> **ACTIVITY**
A faithful copy of all the entries is required, with no pictures in it.

Extracted records
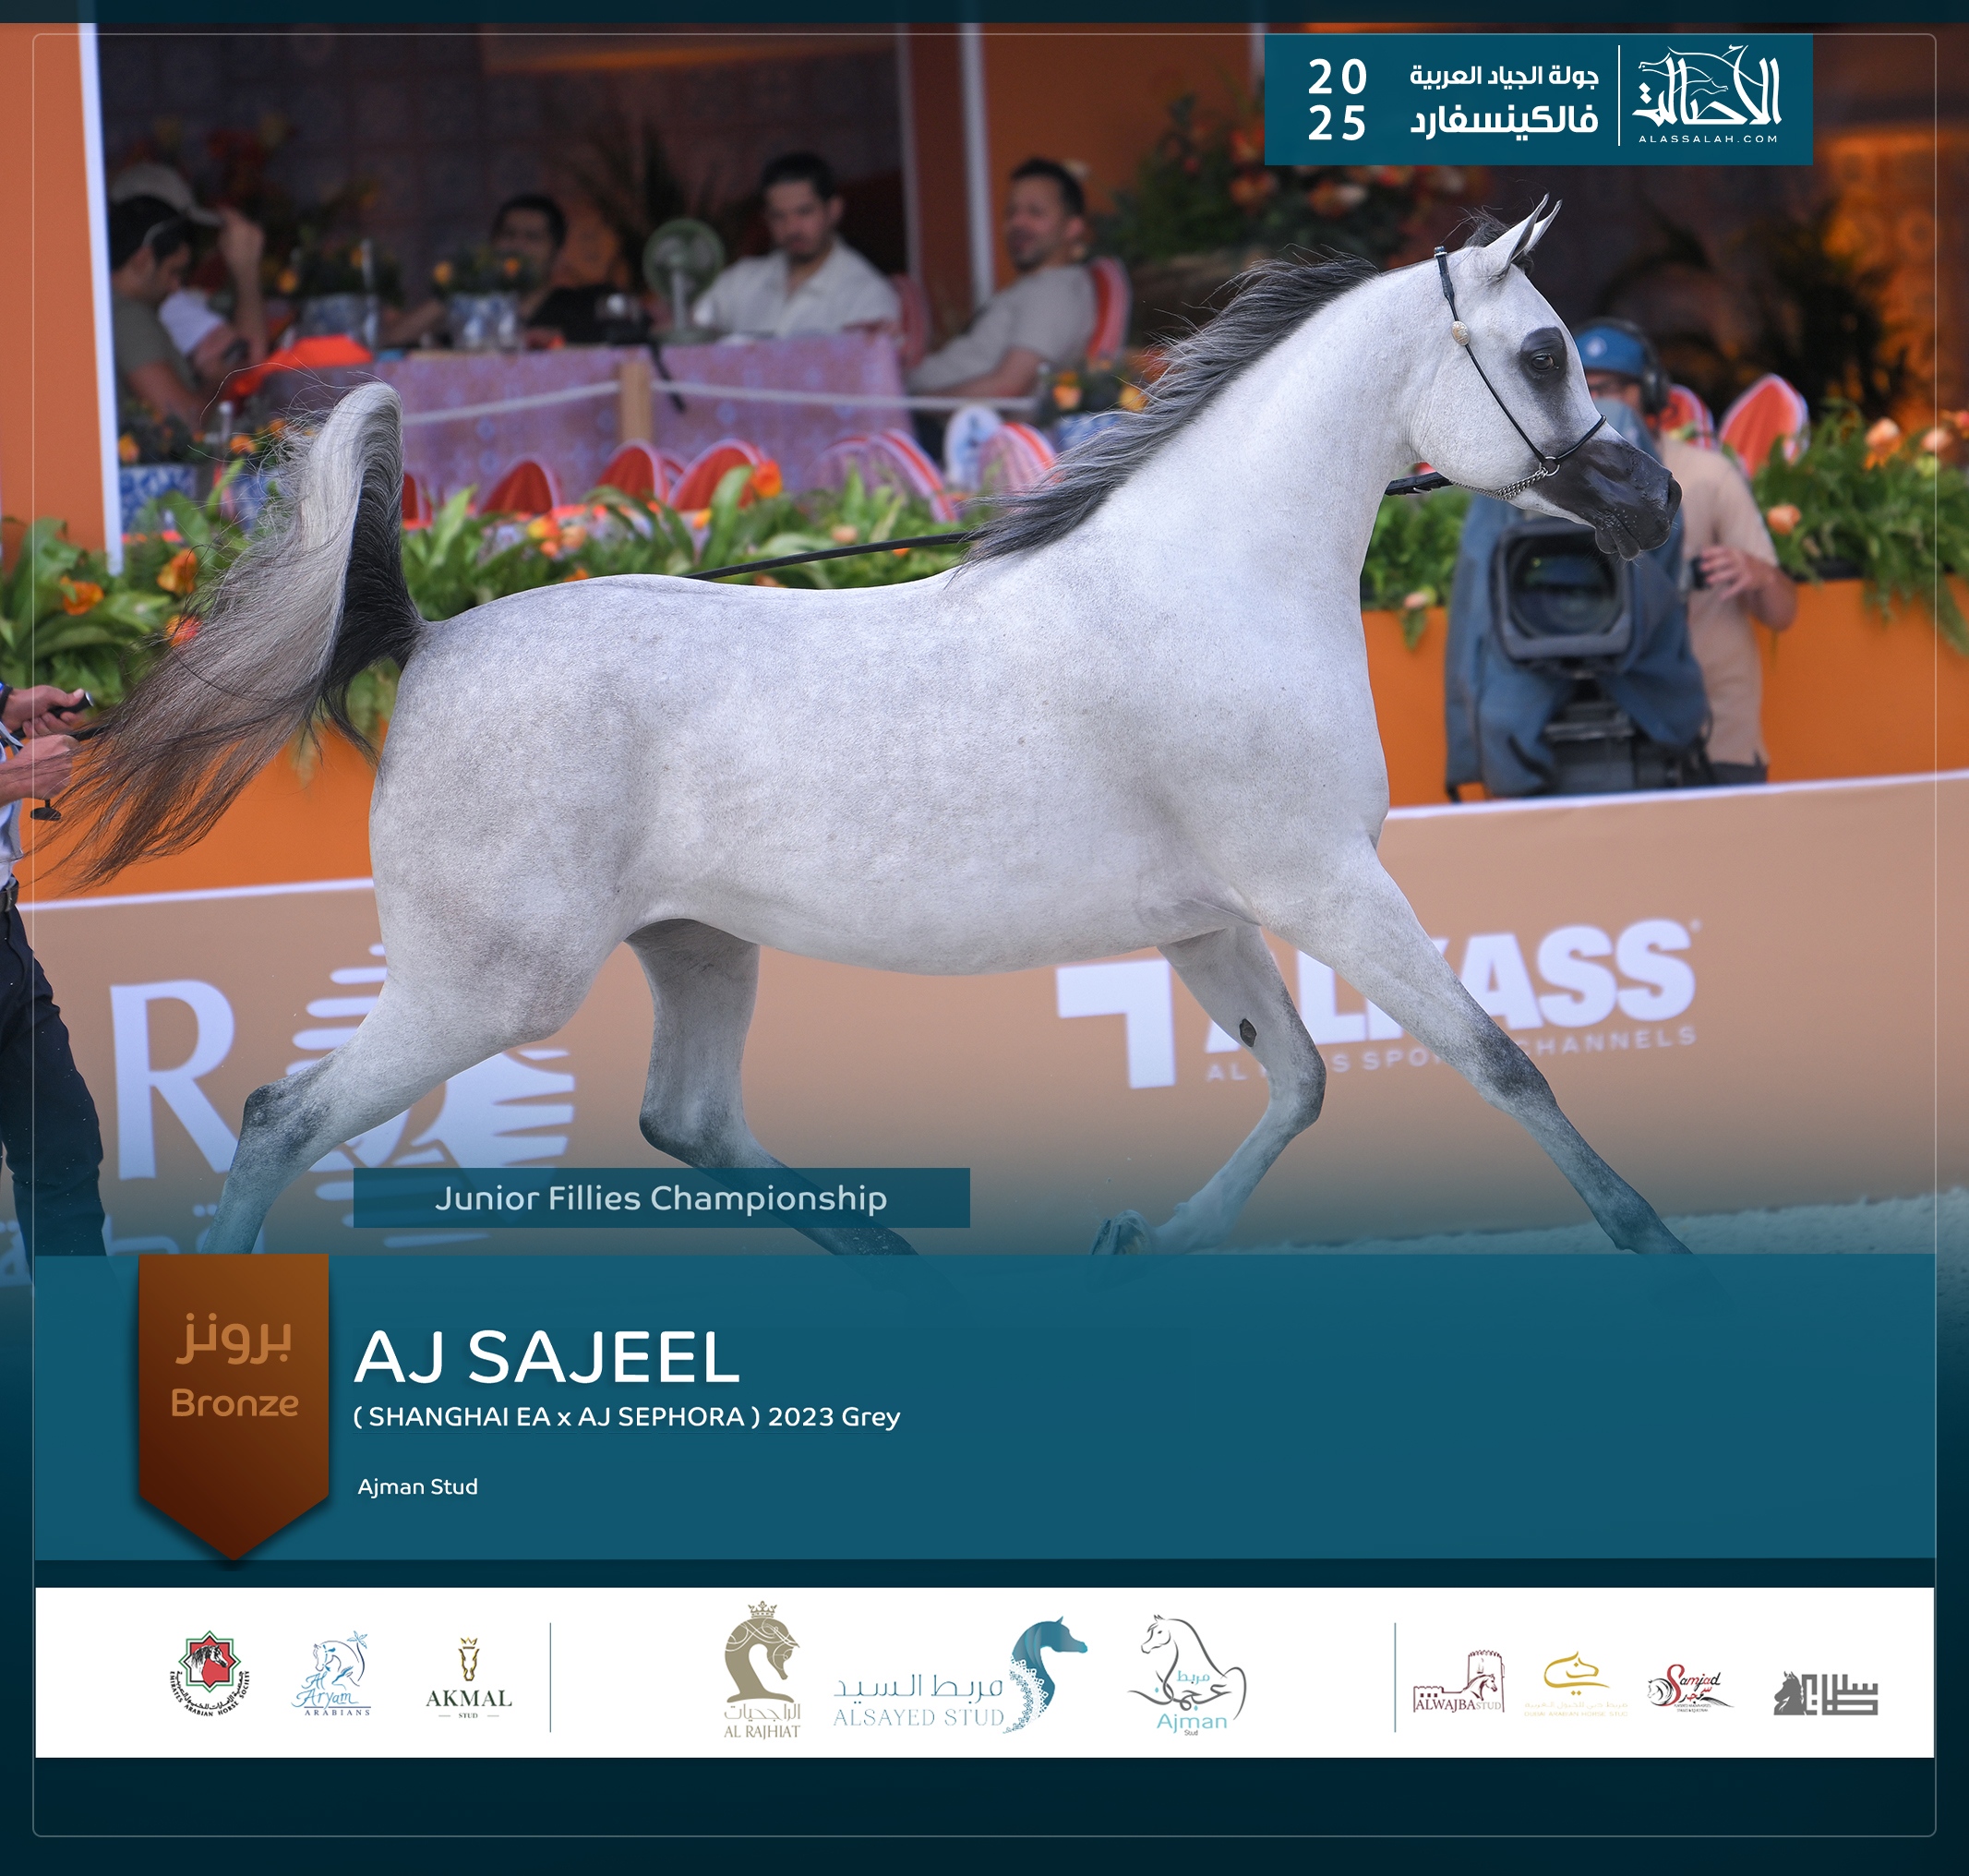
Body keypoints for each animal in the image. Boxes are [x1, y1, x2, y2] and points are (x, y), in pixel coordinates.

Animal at [68, 200, 1689, 1259]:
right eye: (1544, 356)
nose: (1655, 503)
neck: (1211, 580)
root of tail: (435, 639)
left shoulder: (1207, 918)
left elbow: (1298, 1082)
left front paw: (1142, 1242)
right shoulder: (1324, 887)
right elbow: (1498, 1062)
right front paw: (1651, 1243)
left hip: (697, 949)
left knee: (688, 1125)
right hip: (488, 989)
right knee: (280, 1117)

> **RESULT OF THE EXERCISE**
Body keypoints for each animal in the image. Boxes are [x1, y1, x2, y2] and points are (x, y), in pixel coordinates.

Animal at [68, 200, 1689, 1259]:
right eye: (1544, 356)
nose: (1655, 503)
neck: (1211, 580)
root of tail: (435, 639)
left shoulder: (1207, 918)
left elbow: (1298, 1082)
left front paw: (1142, 1242)
right shoulder: (1324, 887)
right elbow: (1498, 1062)
right front paw: (1651, 1243)
left hip: (697, 949)
left knee: (688, 1125)
right hip: (488, 989)
right knee: (280, 1117)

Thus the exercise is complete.